Elizabeth Caldwell David


According to family-based resources, the wife of Albany resident Peter David was Elizabeth Caldwell who was born at sea in May 1764. She is said to have been the only daughter of Joseph Caldwell, a British Navy officer and his wife, Rebecca. On the other hand, she may have been the relative of the Albany Caldwell brothers.

Twenty years later, in July 1784, Elizabeth married Albany resident Peter David. By 1800, seven children had been christened in Albany. Several more children were born afterwards. One son was christened "Joseph Caldwell David."

These Davids (Davis) raised their family in several Albany locations.

Elizabeth Caldwell David is said to have died in September 1808. She would have lived for forty-four years. We seek information on the later life and passing of her husband and the lives of her children.

biography in-progress


the people of colonial Albany Sources: The life of Elizabeth Caldwell David has not been assigned a CAP biography number. This sketch is derived chiefly from family and community-based resources.

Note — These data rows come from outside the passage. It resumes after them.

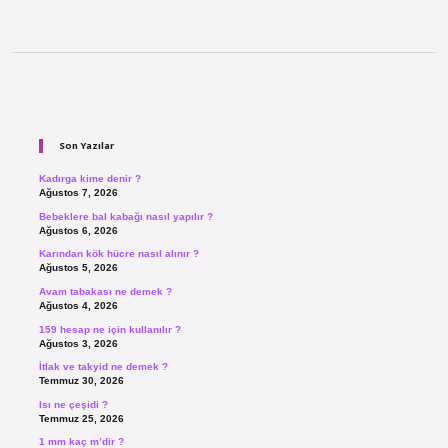
Sidebar
Son Yazılar
Kadırga kime denir ?
Ağustos 7, 2026
Bebeklere bal kabağı nasıl yapılır ?
Ağustos 6, 2026
Karından kök hücre nasıl alınır ?
Ağustos 5, 2026
Avam tabakası ne demek ?
Ağustos 4, 2026
159 hesap ne için kullanılır ?
Ağustos 3, 2026
İtlak ve takyid ne demek ?
Temmuz 30, 2026
Isı ne çeşidi ?
Temmuz 25, 2026
1 mm kaç m’dir ?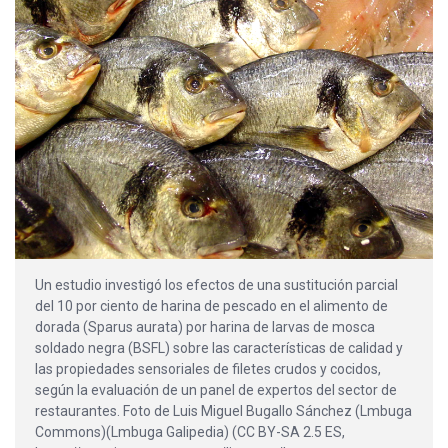
Un estudio investigó los efectos de una sustitución parcial
del 10 por ciento de harina de pescado en el alimento de
dorada (Sparus aurata) por harina de larvas de mosca
soldado negra (BSFL) sobre las características de calidad y
las propiedades sensoriales de filetes crudos y cocidos,
según la evaluación de un panel de expertos del sector de
restaurantes. Foto de Luis Miguel Bugallo Sánchez (Lmbuga
Commons)(Lmbuga Galipedia) (CC BY-SA 2.5 ES,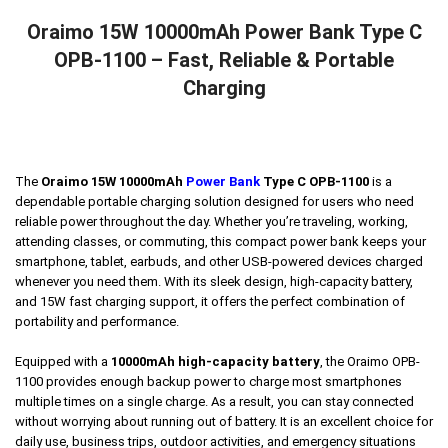
Oraimo 15W 10000mAh Power Bank Type C
OPB-1100 – Fast, Reliable & Portable
Charging
The
Oraimo 15W 10000mAh
Power Bank
Type C OPB-1100
is a
dependable portable charging solution designed for users who need
reliable power throughout the day. Whether you’re traveling, working,
attending classes, or commuting, this compact power bank keeps your
smartphone, tablet, earbuds, and other USB-powered devices charged
whenever you need them. With its sleek design, high-capacity battery,
and 15W fast charging support, it offers the perfect combination of
portability and performance.
Equipped with a
10000mAh high-capacity battery
, the Oraimo OPB-
1100 provides enough backup power to charge most smartphones
multiple times on a single charge. As a result, you can stay connected
without worrying about running out of battery. It is an excellent choice for
daily use, business trips, outdoor activities, and emergency situations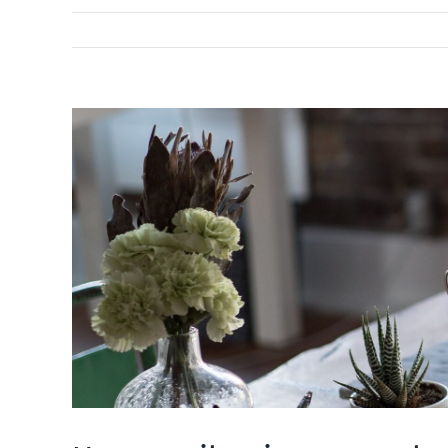
Voir
l'image
agrandie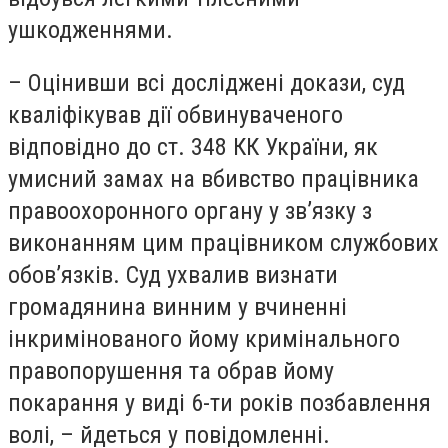
ушкодженнями.
– Оцінивши всі досліджені докази, суд
кваліфікував дії обвинуваченого
відповідно до ст. 348 КК України, як
умисний замах на вбивство працівника
правоохоронного органу у зв’язку з
виконанням цим працівником службових
обов’язків. Суд ухвалив визнати
громадянина винним у вчиненні
інкримінованого йому кримінального
правопорушення та обрав йому
покарання у виді 6-ти років позбавлення
волі, – йдеться у повідомленні.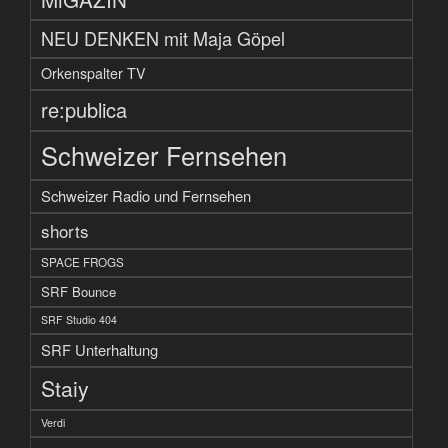
NEU DENKEN mit Maja Göpel
Orkenspalter TV
re:publica
Schweizer Fernsehen
Schweizer Radio und Fernsehen
shorts
SPACE FROGS
SRF Bounce
SRF Studio 404
SRF Unterhaltung
Staiy
Verdi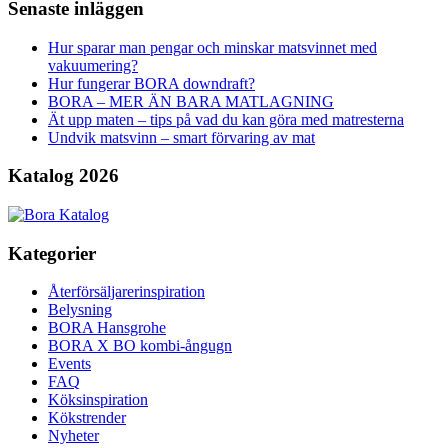
Senaste inläggen
Hur sparar man pengar och minskar matsvinnet med
vakuumering?
Hur fungerar BORA downdraft?
BORA – MER ÄN BARA MATLAGNING
Ät upp maten – tips på vad du kan göra med matresterna
Undvik matsvinn – smart förvaring av mat
Katalog 2026
Kategorier
Återförsäljarerinspiration
Belysning
BORA Hansgrohe
BORA X BO kombi-ångugn
Events
FAQ
Köksinspiration
Kökstrender
Nyheter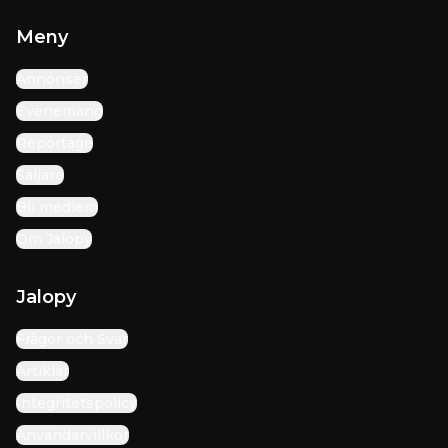
Meny
Annonser
Evenemang
Reportage
Säljare
Bli medlem
Om Jalopy
Jalopy
Frågor och Svar
Artiklar
Integritetspolicy
Användarvillkor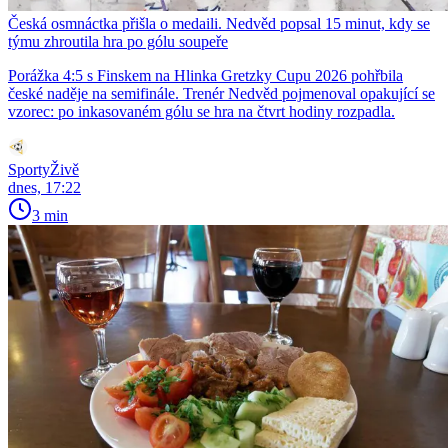
Česká osmnáctka přišla o medaili. Nedvěd popsal 15 minut, kdy se
týmu zhroutila hra po gólu soupeře
Porážka 4:5 s Finskem na Hlinka Gretzky Cupu 2026 pohřbila
české naděje na semifinále. Trenér Nedvěd pojmenoval opakující se
vzorec: po inkasovaném gólu se hra na čtvrt hodiny rozpadla.
SportyŽivě
dnes, 17:22
3 min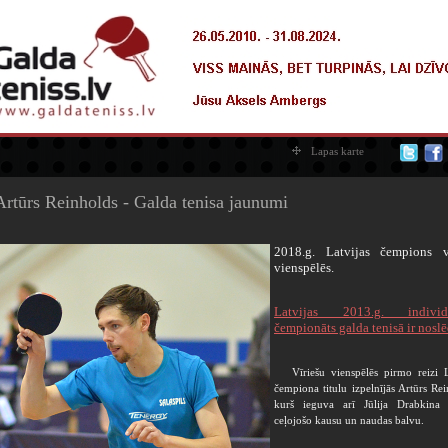
Lapas karte
Artūrs Reinholds - Galda tenisa jaunumi
2018.g. Latvijas čempions v
vienspēlēs.
Latvijas 2013.g. individu
čempionāts galda tenisā ir noslē
Vīriešu vienspēlēs pirmo reizi L
čempiona titulu izpelnījās Artūrs Rei
kurš ieguva arī Jūlija Drabkina 
ceļojošo kausu un naudas balvu.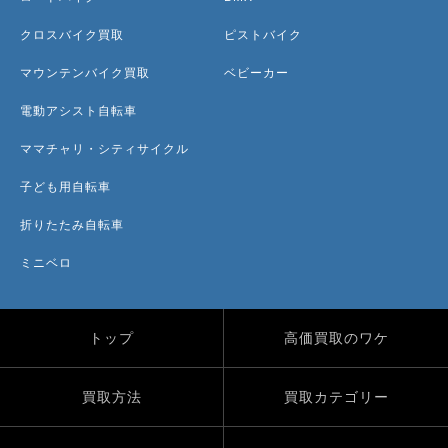
クロスバイク買取
ピストバイク
マウンテンバイク買取
ベビーカー
電動アシスト自転車
ママチャリ・シティサイクル
子ども用自転車
折りたたみ自転車
ミニベロ
トップ
高価買取のワケ
買取方法
買取カテゴリー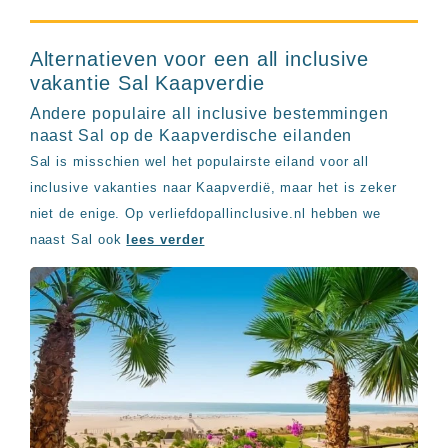
Alternatieven voor een all inclusive
vakantie Sal Kaapverdie
Andere populaire all inclusive bestemmingen
naast Sal op de Kaapverdische eilanden
Sal is misschien wel het populairste eiland voor all
inclusive vakanties naar Kaapverdië, maar het is zeker
niet de enige. Op verliefdopallinclusive.nl hebben we
naast Sal ook
lees verder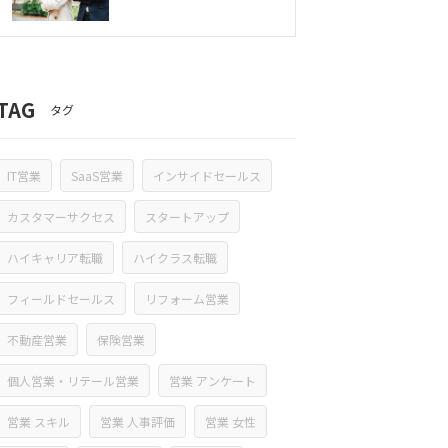
TAG
タグ
IT営業
SaaS営業
インサイドセールス
カスタマーサクセス
スタートアップ
ハイキャリア転職
ハイクラス転職
フィールドセールス
リフォーム営業
不動産営業
保険営業
個人営業・リテール営業
営業 アンケート
営業 スキル
営業 人事評価
営業 女性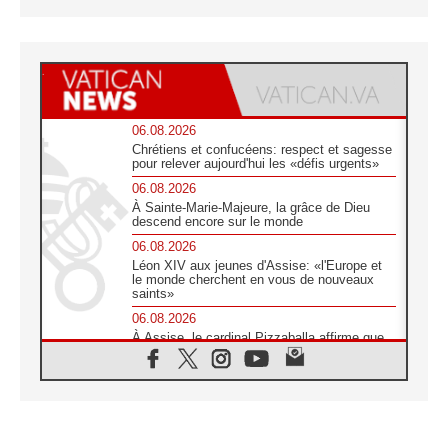
06.08.2026
Chrétiens et confucéens: respect et sagesse
pour relever aujourd'hui les «défis urgents»
06.08.2026
À Sainte-Marie-Majeure, la grâce de Dieu
descend encore sur le monde
06.08.2026
Léon XIV aux jeunes d'Assise: «l'Europe et
le monde cherchent en vous de nouveaux
saints»
06.08.2026
À Assise, le cardinal Pizzaballa affirme que
«les chrétiens veulent la paix»
06.08.2026
Au Mexique, le cardinal Parolin invite à être
aux côtés des marginalisées
06.08.2026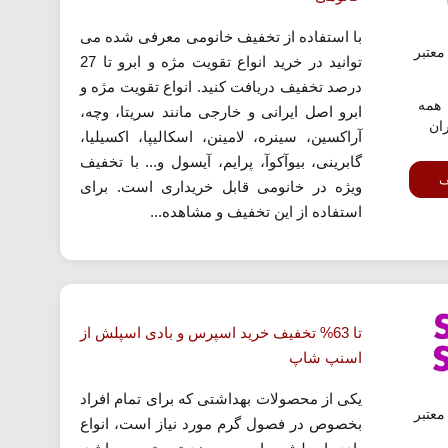
با استفاده از تخفیف خانومی معرفی شده می
عتبر
توانید در خرید انواع تقویت مژه و ابرو تا 27
درصد تخفیف دریافت کنید. انواع تقویت مژه و
همه
ابرو اصل ایرانی و خارجی مانند سریتا، وچه،
ران
آراکسین، سینره، لامینن، اسکالیپا، اکسیلیا،
گابرینی، بیوآکوآ، پرایم، آیسول و... با تخفیف
ف
ویژه در خانومی قابل خریداری است. برای
استفاده از این تخفیف و مشاهده...
تا 63% تخفیف خرید اسپرس و بادی اسپلش از
اسنپ شاپ
یکی از محصولات بهداشتی که برای تمام افراد
عتبر
بخصوص در فصول گرم مورد نیاز است، انواع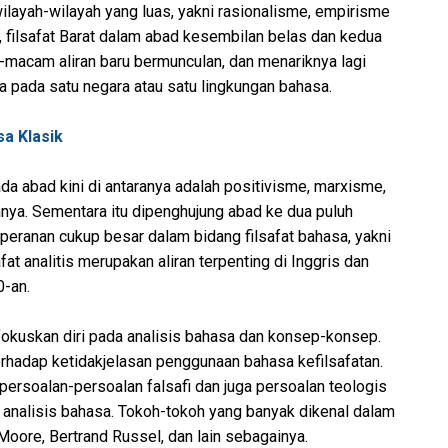
ilayah-wilayah yang luas, yakni rasionalisme, empirisme
, filsafat Barat dalam abad kesembilan belas dan kedua
m-macam aliran baru bermunculan, dan menariknya lagi
nya pada satu negara atau satu lingkungan bahasa.
sa Klasik
ada abad kini di antaranya adalah positivisme, marxisme,
nya. Sementara itu dipenghujung abad ke dua puluh
i peranan cukup besar dalam bidang filsafat bahasa, yakni
safat analitis merupakan aliran terpenting di Inggris dan
0-an.
mfokuskan diri pada analisis bahasa dan konsep-konsep.
terhadap ketidakjelasan penggunaan bahasa kefilsafatan.
k persoalan-persoalan falsafi dan juga persoalan teologis
 analisis bahasa. Tokoh-tokoh yang banyak dikenal dalam
 Moore, Bertrand Russel, dan lain sebagainya.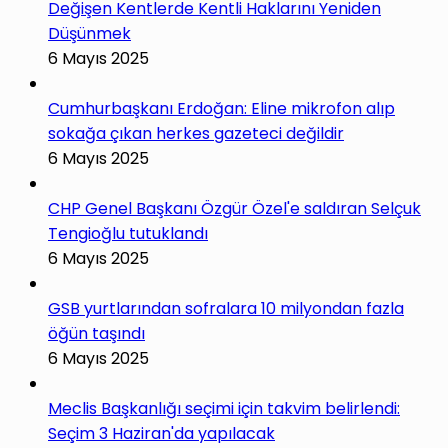
Değişen Kentlerde Kentli Haklarını Yeniden
Düşünmek
6 Mayıs 2025
Cumhurbaşkanı Erdoğan: Eline mikrofon alıp
sokağa çıkan herkes gazeteci değildir
6 Mayıs 2025
CHP Genel Başkanı Özgür Özel'e saldıran Selçuk
Tengioğlu tutuklandı
6 Mayıs 2025
GSB yurtlarından sofralara 10 milyondan fazla
öğün taşındı
6 Mayıs 2025
Meclis Başkanlığı seçimi için takvim belirlendi:
Seçim 3 Haziran'da yapılacak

The following biography was copied from an online source and is said to have been taken from the The Bay State Monthly, Volume 3, No. 2.

By Rev. J.G. Davis, D.D.

In the early records of the French Protestant Church of New York City, appears the name of John David, a Huguenot, an emigrant, who married Elizabeth Whinehart. They settled in Albany, and had eleven children, of whom only five attained majority. Peter David, the sixth child, born March 11, 1764, married Elizabeth Caldwell, born May 24, 1764, the only child of Joseph Caldwell, an officer in the British navy. They also lived in Albany and had a large family of eleven children; Barnabas Brodt David, born August 8, 1802, the subject of the following sketch, was the ninth child and fifth son. On the death of his mother, which occurred September 17, 1808, the family was widely scattered, and the lad Barnabas found a home for the next five years with a family named Truax, in Hamilton Village, New York.

At the end of this period he was taken into the family of an older brother, Noble Caldwell David, who resided in Peterborough, New York. Of his previous opportunities of instruction we are not informed, but during his stay of two years in Peterborough he was permitted to attend school part of the time. The death of Caldwell David's wife became the occasion of a third removal, which brought him to Keene, New Hampshire, into the care of an older sister, Mrs. David Holmes. The journey was made in the winter, in an open sleigh, without robes, and being poorly clad, the hardship and exposure were vividly remembered. He was interested in his studies, and enjoyed the privileges of the schools in Keene, so far as they were open to the children of the town. The question of an employment coming up for decision, it was determined by his friends that the lad should go to Boston and enter the shop of his eldest brother, John David, as an apprentice to the art of whip making. At that time no machinery was employed in the business, and the apprentice was taught every part of the craft.